Unsupervised Vision-and-Language Pre-training via Retrieval-based Multi-Granular Alignment
About
Vision-and-Language (V+L) pre-training models have achieved tremendous success in recent years on various multi-modal benchmarks. However, the majority of existing models require pre-training on a large set of parallel image-text data, which is costly to collect, compared to image-only or text-only data. In this paper, we explore unsupervised Vision-and-Language pre-training (UVLP) to learn the cross-modal representation from non-parallel image and text datasets. We found two key factors that lead to good unsupervised V+L pre-training without parallel data: (i) joint image-and-text input (ii) overall image-text alignment (even for non-parallel data). Accordingly, we propose a novel unsupervised V+L pre-training curriculum for non-parallel texts and images. We first construct a weakly aligned image-text corpus via a retrieval-based approach, then apply a set of multi-granular alignment pre-training tasks, including region-to-tag, region-to-phrase, and image-to-sentence alignment, to bridge the gap between the two modalities. A comprehensive ablation study shows each granularity is helpful to learn a stronger pre-trained model.
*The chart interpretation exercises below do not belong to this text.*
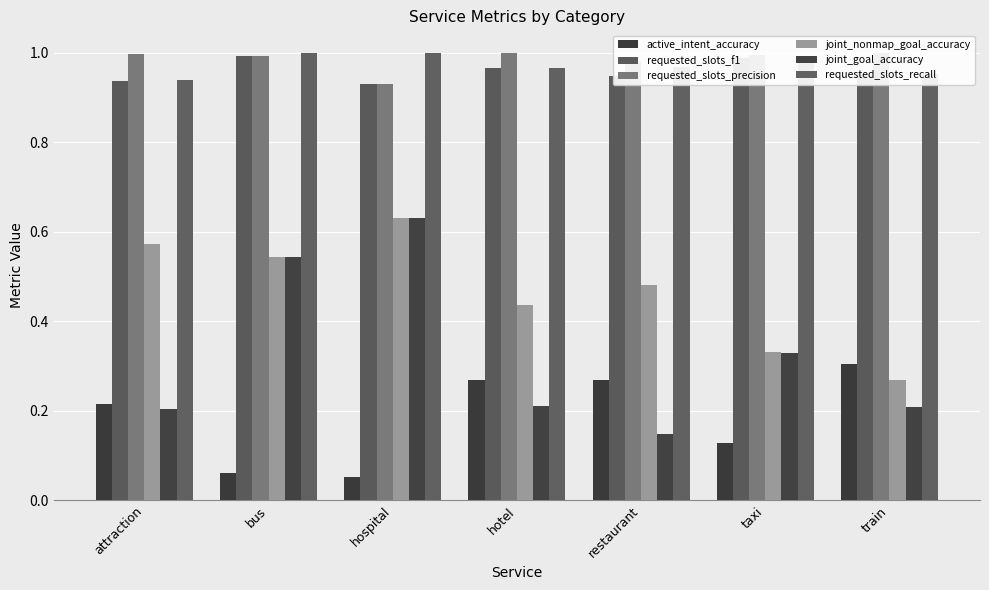

The value of requested_slots_recall at attraction is 1.4. True or false?

False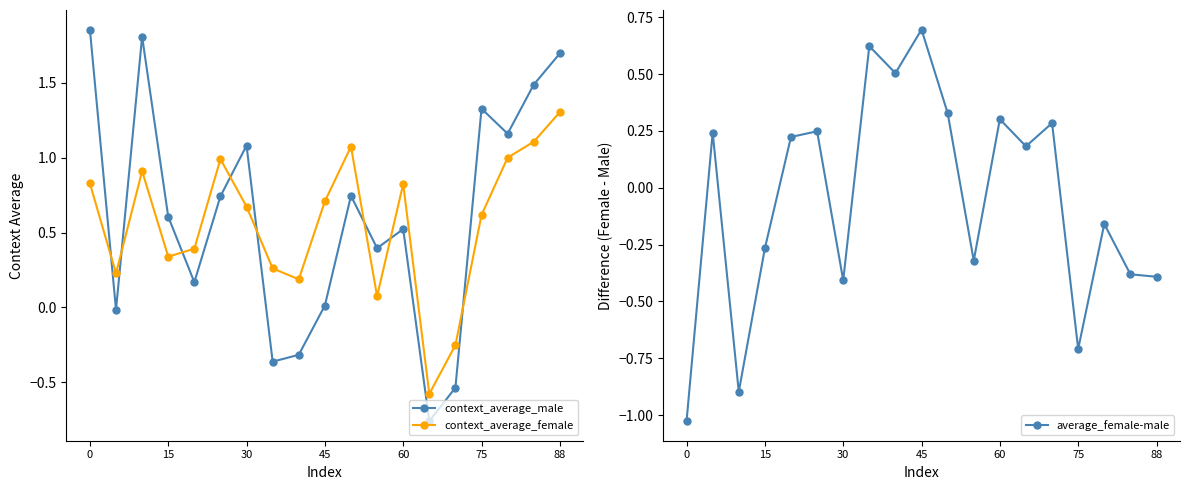

Reading right to left, what are all the values shown in this chart?

context_average_male: 1.7	1.5	1.2	1.3	-0.5	-0.8	0.5	0.4	0.7	0.0	-0.3	-0.4	1.1	0.7	0.2	0.6	1.8	-0.0	1.9
context_average_female: 1.3	1.1	1.0	0.6	-0.3	-0.6	0.8	0.1	1.1	0.7	0.2	0.3	0.7	1.0	0.4	0.3	0.9	0.2	0.8
average_female-male: -0.4	-0.4	-0.2	-0.7	0.3	0.2	0.3	-0.3	0.3	0.7	0.5	0.6	-0.4	0.2	0.2	-0.3	-0.9	0.2	-1.0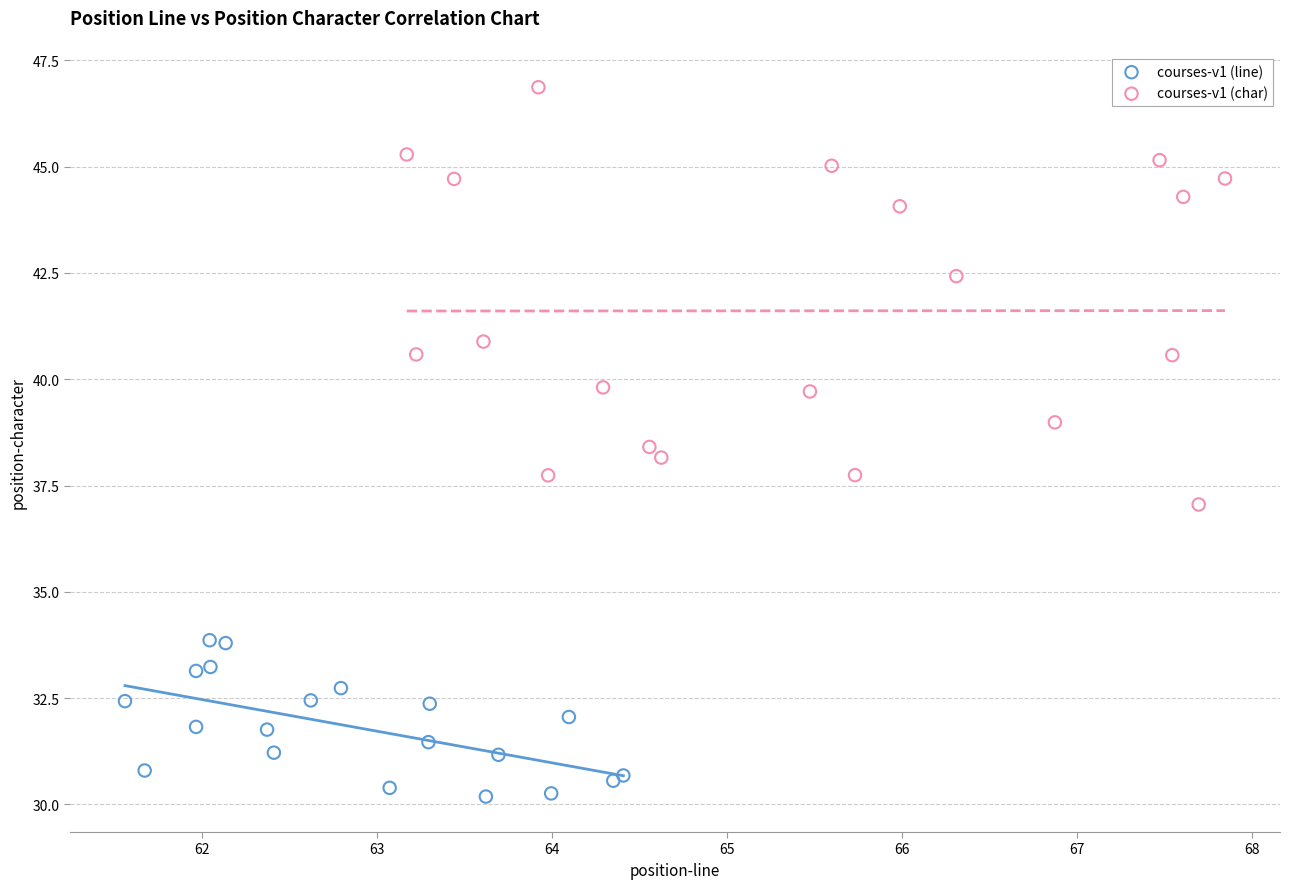

Which series reaches the maximum Y coordinate?

courses-v1 (char)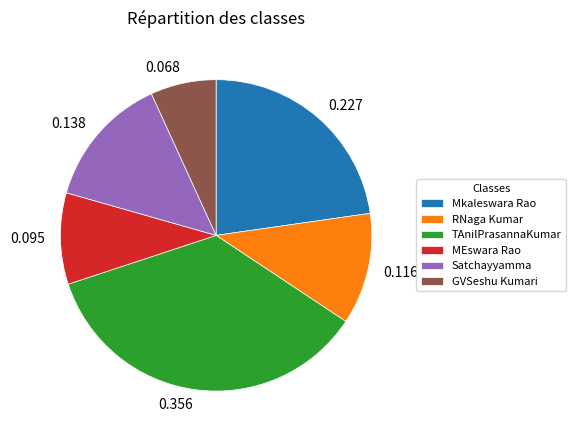

Is it true that GVSeshu Kumari is 7% of the pie?

True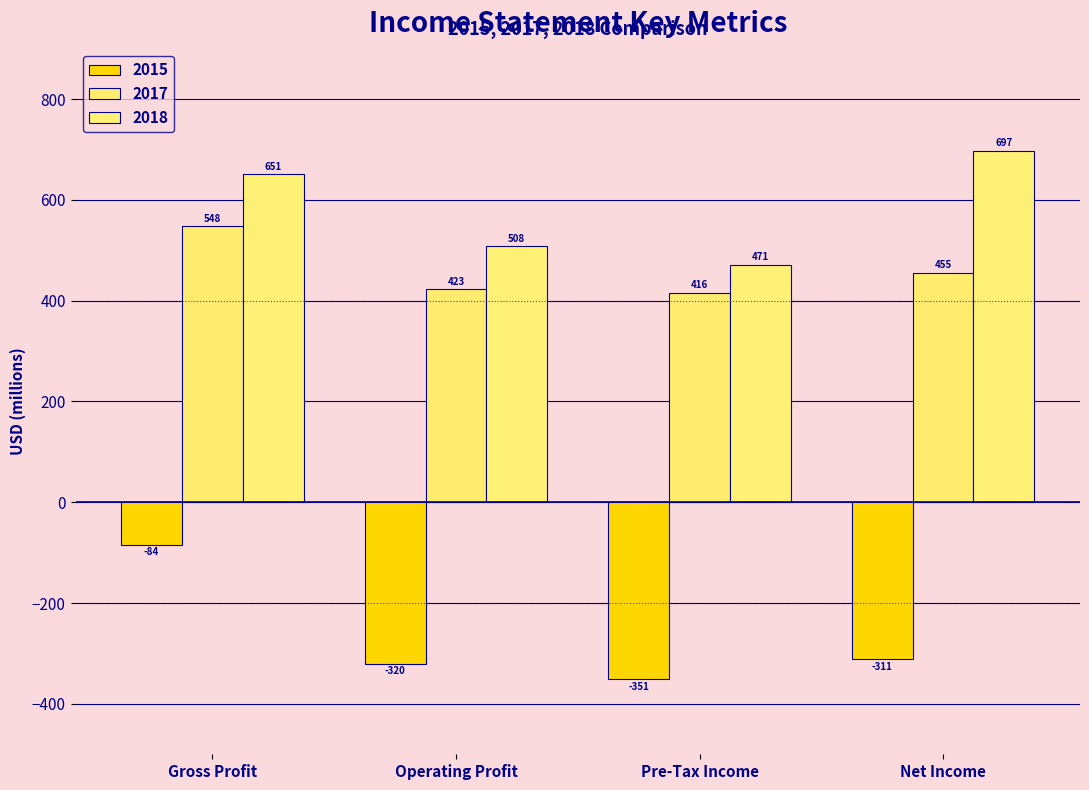

How many values in the 2017 series are below 455?

2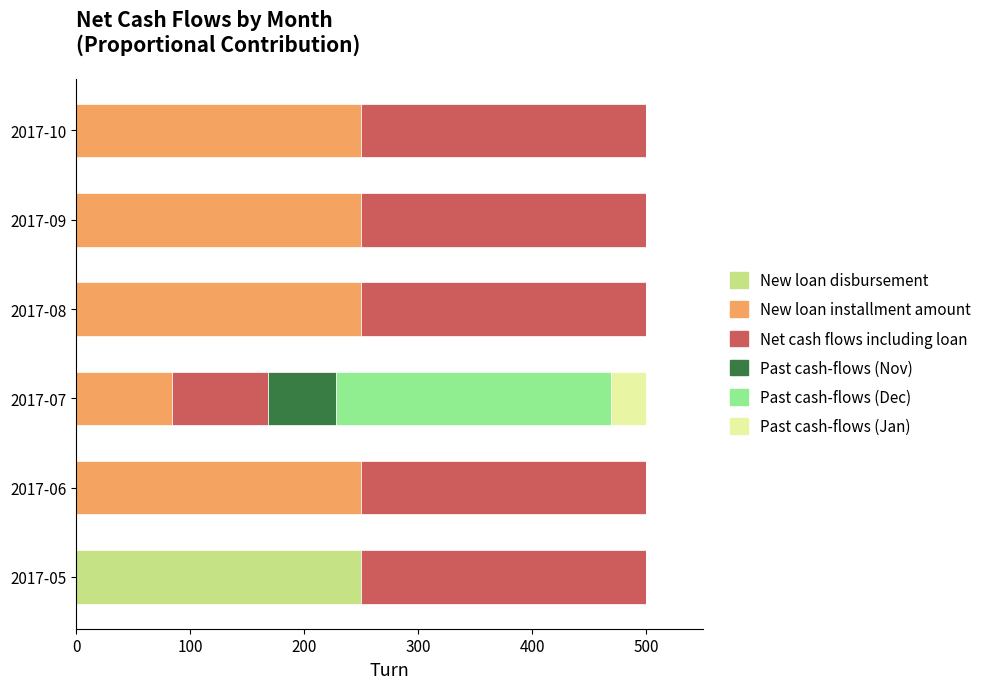

What is the total value across all series at 2017-06?

500.0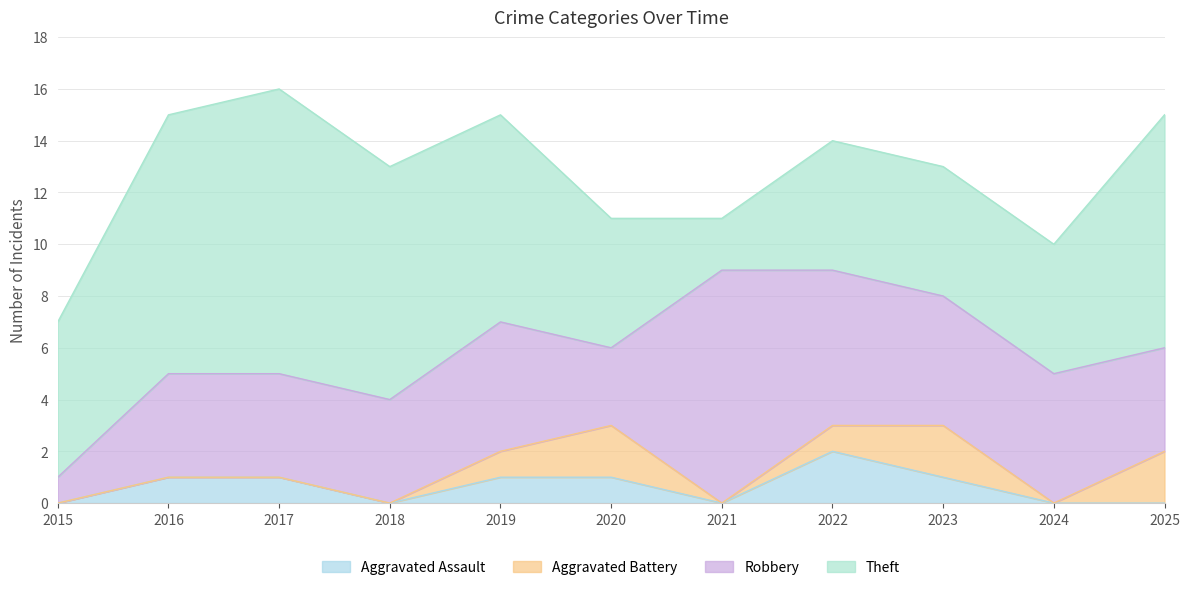

What is the value of the Robbery point at the 5th from the left?

5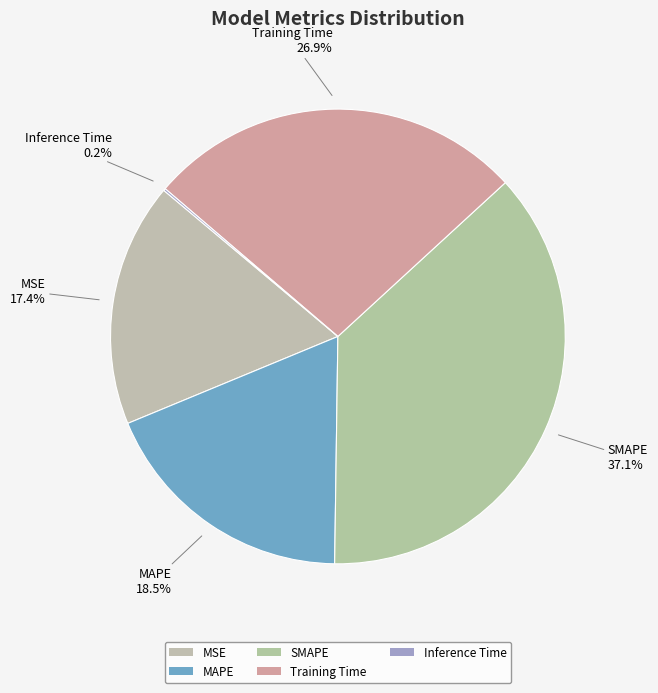

Which slice is the largest?

SMAPE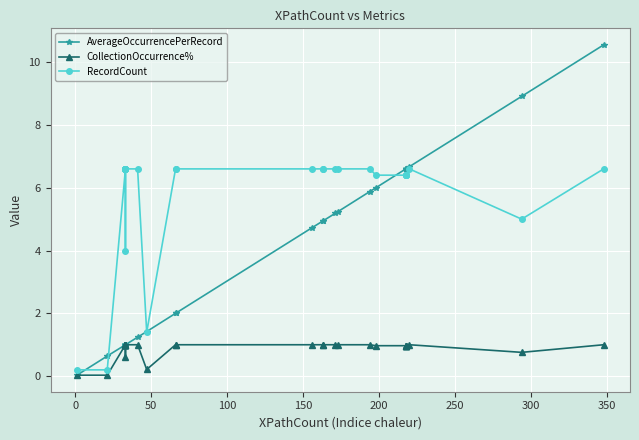

What is the greatest value displayed?

10.6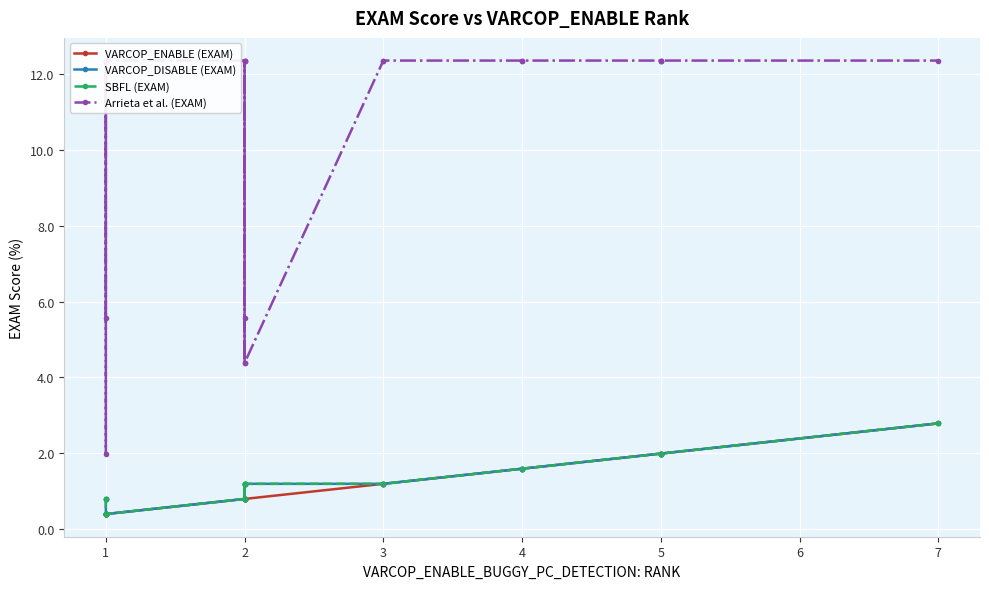

Is this an area chart (filled region under the line)?

No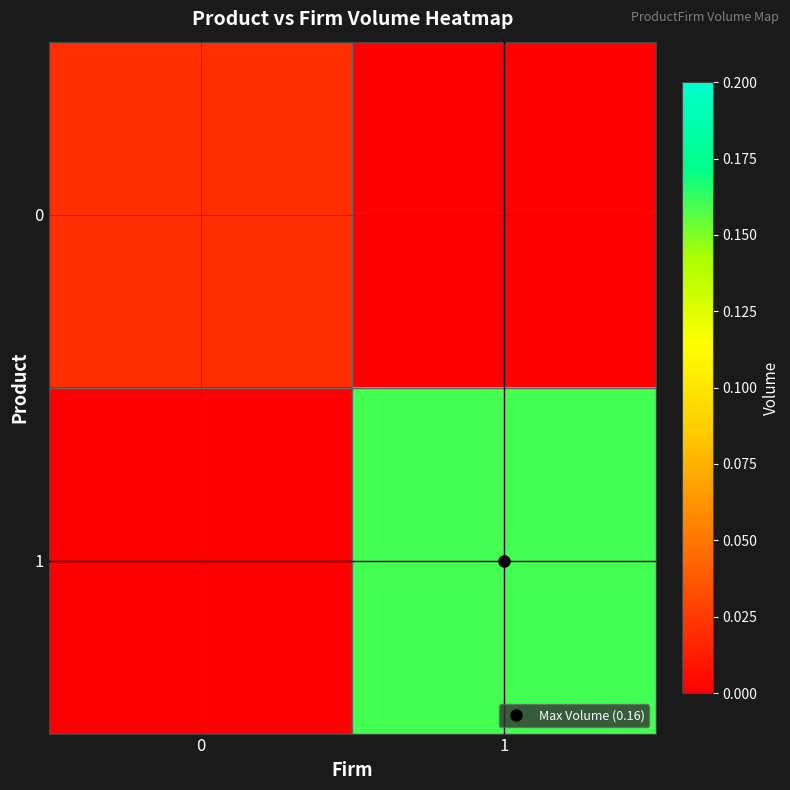

How many series are shown in this chart?

2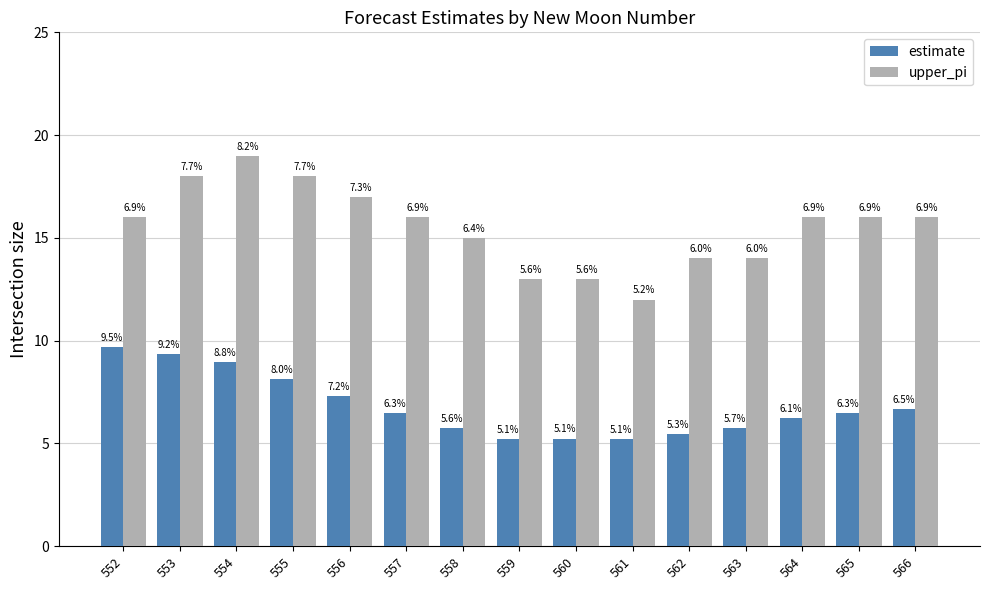

What is the minimum value for upper_pi?

12.0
We adapt our pre-trained model to a set of V+L downstream tasks, including VQA, NLVR2, Visual Entailment, and RefCOCO+. Our model achieves the state-of-art performance in all these tasks under the unsupervised setting.
Related benchmarks
| Task | Dataset | Result | Rank | |
|---|---|---|---|---|
| Visual Question Answering | VQA v2 (test-dev) | Overall Accuracy72.1 | 664 | |
| Visual Question Answering | VQA 2.0 (test-dev) | Accuracy72.1 | 337 | |
| Natural Language Visual Reasoning | NLVR2 (test-p) | Accuracy73.4 | 327 | |
| Referring Expression Comprehension | RefCOCO+ (testA) | Accuracy85.5 | 207 | |
| Visual Entailment | SNLI-VE (test) | Overall Accuracy77.3 | 197 | |
| Referring Expression Comprehension | RefCOCO+ (test-B) | Accuracy73.7 | 167 | |
| Referring Expression Comprehension | RefCOCO+ (dev) | Accuracy80.3 | 9 |